The car-sized Dragonfly will be the second rotorcraft to explore the skies of a world beyond Earth. The first was NASA’s Mars helicopter Ingenuity, whose fuselage was only the size of a tissue box. The solar-powered Ingenuity was designed for just a handful of hops but survived an ambitious flight campaign that lasted nearly three years, from April 2021 to January 2024.
Building on what NASA learned, Dragonfly will be bigger — and powered by nuclear energy, not the sun. The Titan drone is also a full mission, costing about $3.35 billion; Ingenuity was a technology demonstrator with a price tag of just $85 million.
Dragonfly is expected to launch in 2028 toward Titan, the largest moon of Saturn and second-largest satellite in the solar system, behind Jupiter’s Ganymede. Titan is thought to be rich in the precursor molecules of life as we know it, which makes it an exciting target for scientists, but it has been studied up close just once — by the European Huygens lander, which survived for a few hours in Titan’s skies and on its surface on Jan. 14, 2005.
After touching down on Titan, Dragonfly aims to “explore a range of diverse sites to study the chemistry, geology and atmosphere of the terrestrial moon and ultimately advance our understanding of life’s chemical origins,” NASA officials stated. But first, the mission needs to be readied for space.
At APL, the first weeks of testing will focus on the spacecraft’s integrated electronics module — a sort of “brain” for the mission that focuses on items like guidance, navigation and data handling — and power-switching units.
Testing and integration is expected to continue into early 2027. The spacecraft will next be shipped to Lockheed Martin Space in Littleton, Colorado for systems testing, before a brief return to APL to assess how Dragonfly will do in the space environment. APL will send Dragonfly to NASA’s Kennedy Space Center no earlier than spring 2028, to launch aboard a SpaceX Falcon Heavy rocket.

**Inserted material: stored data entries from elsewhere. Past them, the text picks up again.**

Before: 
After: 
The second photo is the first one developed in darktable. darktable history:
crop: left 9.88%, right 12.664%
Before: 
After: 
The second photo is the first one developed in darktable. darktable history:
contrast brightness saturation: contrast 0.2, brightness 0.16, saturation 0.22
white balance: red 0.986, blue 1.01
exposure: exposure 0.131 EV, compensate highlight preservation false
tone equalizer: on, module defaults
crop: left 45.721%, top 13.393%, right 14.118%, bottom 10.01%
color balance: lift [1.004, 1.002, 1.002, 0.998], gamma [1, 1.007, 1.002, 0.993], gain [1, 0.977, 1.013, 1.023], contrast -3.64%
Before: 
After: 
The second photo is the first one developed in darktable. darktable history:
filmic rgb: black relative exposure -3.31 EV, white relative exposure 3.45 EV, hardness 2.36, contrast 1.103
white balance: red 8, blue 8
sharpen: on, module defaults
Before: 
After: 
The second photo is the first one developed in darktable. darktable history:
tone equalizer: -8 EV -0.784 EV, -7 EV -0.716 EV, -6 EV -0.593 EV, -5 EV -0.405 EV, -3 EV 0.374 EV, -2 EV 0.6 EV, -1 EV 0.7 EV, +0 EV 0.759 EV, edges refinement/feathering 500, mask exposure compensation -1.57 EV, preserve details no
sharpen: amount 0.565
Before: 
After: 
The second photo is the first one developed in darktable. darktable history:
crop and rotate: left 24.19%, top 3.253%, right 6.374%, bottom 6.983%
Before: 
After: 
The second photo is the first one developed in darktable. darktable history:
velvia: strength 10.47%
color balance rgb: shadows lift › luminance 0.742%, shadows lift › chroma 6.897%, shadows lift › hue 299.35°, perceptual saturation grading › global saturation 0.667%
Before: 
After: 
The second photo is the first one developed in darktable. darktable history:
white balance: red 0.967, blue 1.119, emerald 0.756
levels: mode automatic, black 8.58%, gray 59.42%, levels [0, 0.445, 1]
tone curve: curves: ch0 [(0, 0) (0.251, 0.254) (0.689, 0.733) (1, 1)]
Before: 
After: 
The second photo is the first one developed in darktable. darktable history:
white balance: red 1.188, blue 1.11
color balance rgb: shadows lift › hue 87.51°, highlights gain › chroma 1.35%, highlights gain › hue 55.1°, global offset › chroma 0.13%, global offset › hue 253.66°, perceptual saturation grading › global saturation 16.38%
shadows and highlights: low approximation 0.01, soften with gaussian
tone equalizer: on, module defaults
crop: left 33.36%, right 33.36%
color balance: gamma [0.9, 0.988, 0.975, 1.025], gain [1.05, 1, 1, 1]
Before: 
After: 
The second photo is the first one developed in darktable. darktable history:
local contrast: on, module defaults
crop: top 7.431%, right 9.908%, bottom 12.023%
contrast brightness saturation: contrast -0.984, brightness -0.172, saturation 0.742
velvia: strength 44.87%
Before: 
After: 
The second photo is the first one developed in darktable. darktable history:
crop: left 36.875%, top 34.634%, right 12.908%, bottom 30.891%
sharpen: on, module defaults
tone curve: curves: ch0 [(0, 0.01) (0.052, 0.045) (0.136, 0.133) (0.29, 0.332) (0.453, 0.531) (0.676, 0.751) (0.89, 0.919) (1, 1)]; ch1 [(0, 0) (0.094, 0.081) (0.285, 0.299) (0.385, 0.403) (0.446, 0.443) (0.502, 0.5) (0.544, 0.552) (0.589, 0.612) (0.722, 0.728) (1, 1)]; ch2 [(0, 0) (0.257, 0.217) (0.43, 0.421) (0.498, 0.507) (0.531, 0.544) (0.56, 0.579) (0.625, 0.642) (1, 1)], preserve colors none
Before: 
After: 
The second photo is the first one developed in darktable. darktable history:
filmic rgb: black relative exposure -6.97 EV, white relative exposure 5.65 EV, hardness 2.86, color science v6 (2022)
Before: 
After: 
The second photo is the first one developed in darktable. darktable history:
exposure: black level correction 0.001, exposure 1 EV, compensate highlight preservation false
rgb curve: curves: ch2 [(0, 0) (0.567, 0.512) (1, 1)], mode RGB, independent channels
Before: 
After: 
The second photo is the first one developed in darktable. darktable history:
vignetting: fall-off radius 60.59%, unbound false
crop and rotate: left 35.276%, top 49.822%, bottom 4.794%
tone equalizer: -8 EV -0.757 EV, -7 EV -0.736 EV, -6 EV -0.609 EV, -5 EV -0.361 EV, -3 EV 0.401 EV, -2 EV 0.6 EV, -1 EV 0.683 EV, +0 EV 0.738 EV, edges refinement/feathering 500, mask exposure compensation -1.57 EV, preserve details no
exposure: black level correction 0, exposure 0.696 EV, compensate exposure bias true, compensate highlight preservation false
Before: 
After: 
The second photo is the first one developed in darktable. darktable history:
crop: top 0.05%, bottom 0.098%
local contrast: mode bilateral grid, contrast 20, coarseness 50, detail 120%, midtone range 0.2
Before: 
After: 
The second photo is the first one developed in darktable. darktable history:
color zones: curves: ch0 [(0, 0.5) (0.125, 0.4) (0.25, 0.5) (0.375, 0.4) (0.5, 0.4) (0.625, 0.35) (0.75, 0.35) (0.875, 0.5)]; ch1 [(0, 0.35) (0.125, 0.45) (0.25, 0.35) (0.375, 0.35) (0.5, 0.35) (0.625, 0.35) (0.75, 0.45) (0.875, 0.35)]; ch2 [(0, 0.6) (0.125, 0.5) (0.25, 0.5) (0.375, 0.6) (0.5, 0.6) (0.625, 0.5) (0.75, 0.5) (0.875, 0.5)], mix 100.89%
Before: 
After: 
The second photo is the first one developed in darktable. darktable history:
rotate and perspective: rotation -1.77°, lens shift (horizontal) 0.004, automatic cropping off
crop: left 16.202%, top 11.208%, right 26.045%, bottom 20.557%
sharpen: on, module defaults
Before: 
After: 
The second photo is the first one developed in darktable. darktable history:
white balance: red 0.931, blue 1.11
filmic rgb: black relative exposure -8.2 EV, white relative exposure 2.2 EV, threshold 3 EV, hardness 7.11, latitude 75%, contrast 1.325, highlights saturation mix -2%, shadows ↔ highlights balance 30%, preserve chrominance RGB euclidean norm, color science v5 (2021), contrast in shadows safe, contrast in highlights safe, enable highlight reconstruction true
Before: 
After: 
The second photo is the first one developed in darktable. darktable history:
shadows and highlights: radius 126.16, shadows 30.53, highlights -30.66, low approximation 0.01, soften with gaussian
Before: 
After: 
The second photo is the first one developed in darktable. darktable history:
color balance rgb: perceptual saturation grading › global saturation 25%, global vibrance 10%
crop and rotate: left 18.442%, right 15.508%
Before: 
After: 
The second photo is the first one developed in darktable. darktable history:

Dragonfly’s protective shell for flying through space is also being tested: the shell finished aerodynamic assessments in wind tunnels at NASA’s Langley Research Center in Virginia and is now in the integration and testing stage at Lockheed Martin. APL is also assessing insulating foam intended to keep Dragonfly from freezing in Titan’s frigid atmosphere, and other items like the science payload and flight radio are also coming together.
While several years lie between now and launch, entering the build-and-test phase is a big milestone.
“We’ve spent years designing and refining this amazing rotorcraft on computer screens and in laboratories, and now we get to bring all those elements together and transform Dragonfly into an actual flight system,” Annette Dolbow, the Dragonfly integration and test lead at APL, said in the same statement.